# Run certain command on boot up?



## Sunnz (Oct 21, 2009)

I want my system (10.6.x) to run something like `/sbin/ifconfig lo0 alias 127.0.0.2` at start up.

I notice that I can possibly put that command into /etc/rc.common, but there are not rc.local or something similar to that which can be found on an usual BSD system... and /etc/rc.common is already populated with a bunch of stuff, so I am wondering if there is a recommended way to do this?

Full story:
I am actually accessing my remote drive on a Samba server, and I like to do this over SSH since I would always leave the SSH port open and I like to use that instead of having another service and port open for Samba.
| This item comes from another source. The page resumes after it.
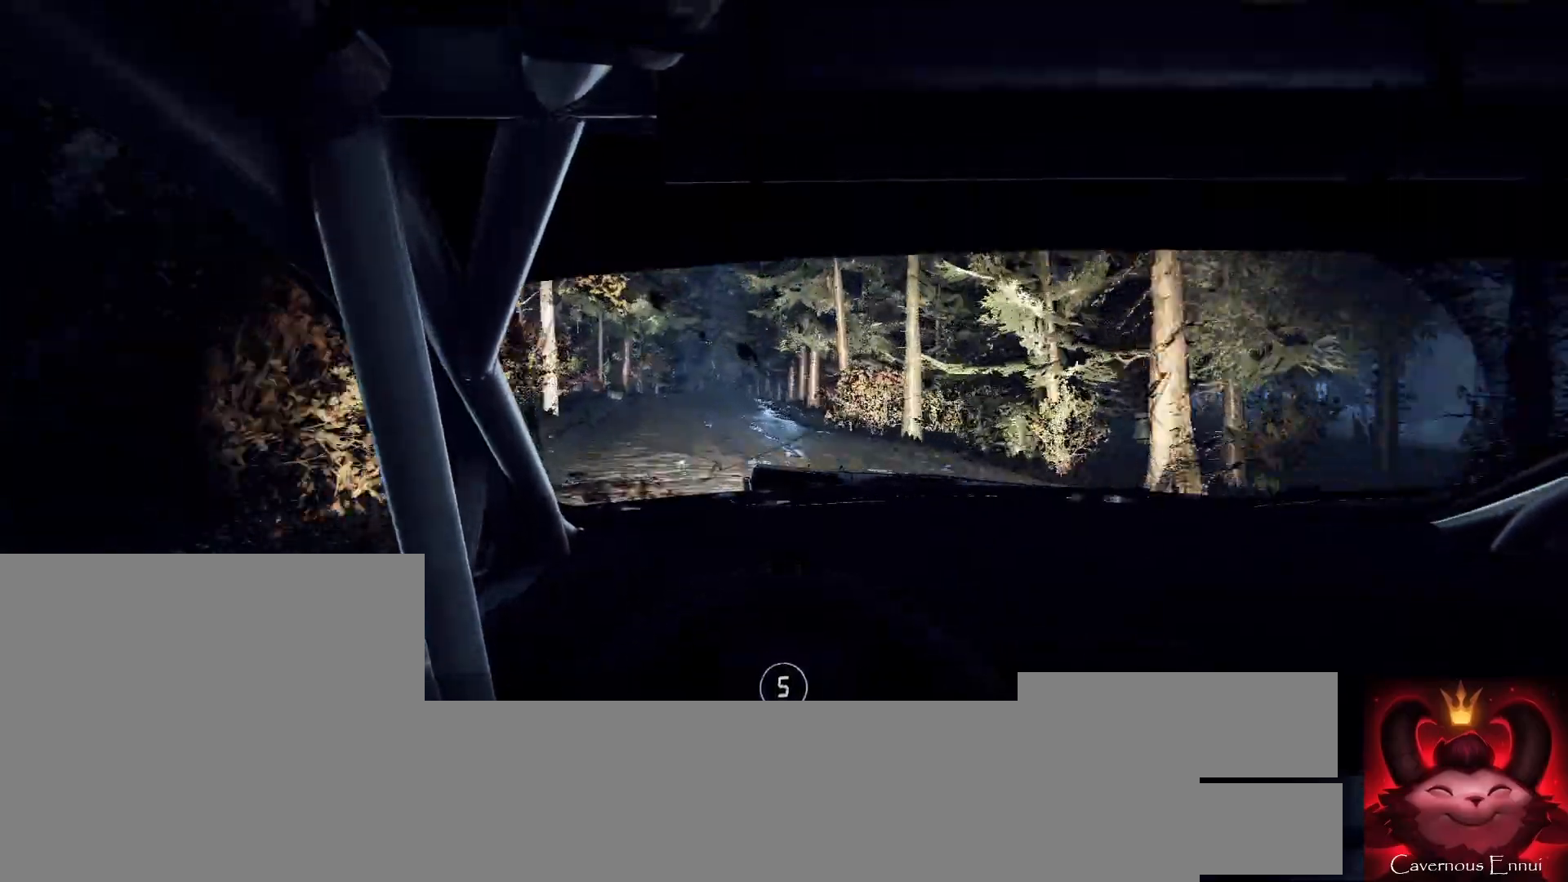
{"buttons": [], "left_stick": "center", "right_stick": "up", "events": [[167, "left_stick", "down-left"], [267, "left_stick", "center"]]}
So every time I want to access Samba I SSH into my remote machine, with the option `-L 127.0.0.2:4445:127.0.0.1:445`, on my Mac I just open Finder and connect to smb://127.0.0.2:4445.

I need SSH to listen on 127.0.0.2 on my Mac instead of 127.0.0.1 because Finder is actually smart enough to see and tell you that 127.0.0.1 is the local machine anyway, that it actually tell you to just to grab the file locally. Unfortunately Finder is not smart enough to realise the possibility of the traffic being tunnel through SSH to a remote server.

So listening on 127.0.0.2 (an alias on lo0) is a workaround... but if there is a better way to do this, that would be good too.

Thanks!!


----------



## ElDiabloConCaca (Oct 21, 2009)

You want launchd:

http://developer.apple.com/macosx/launchd.html


----------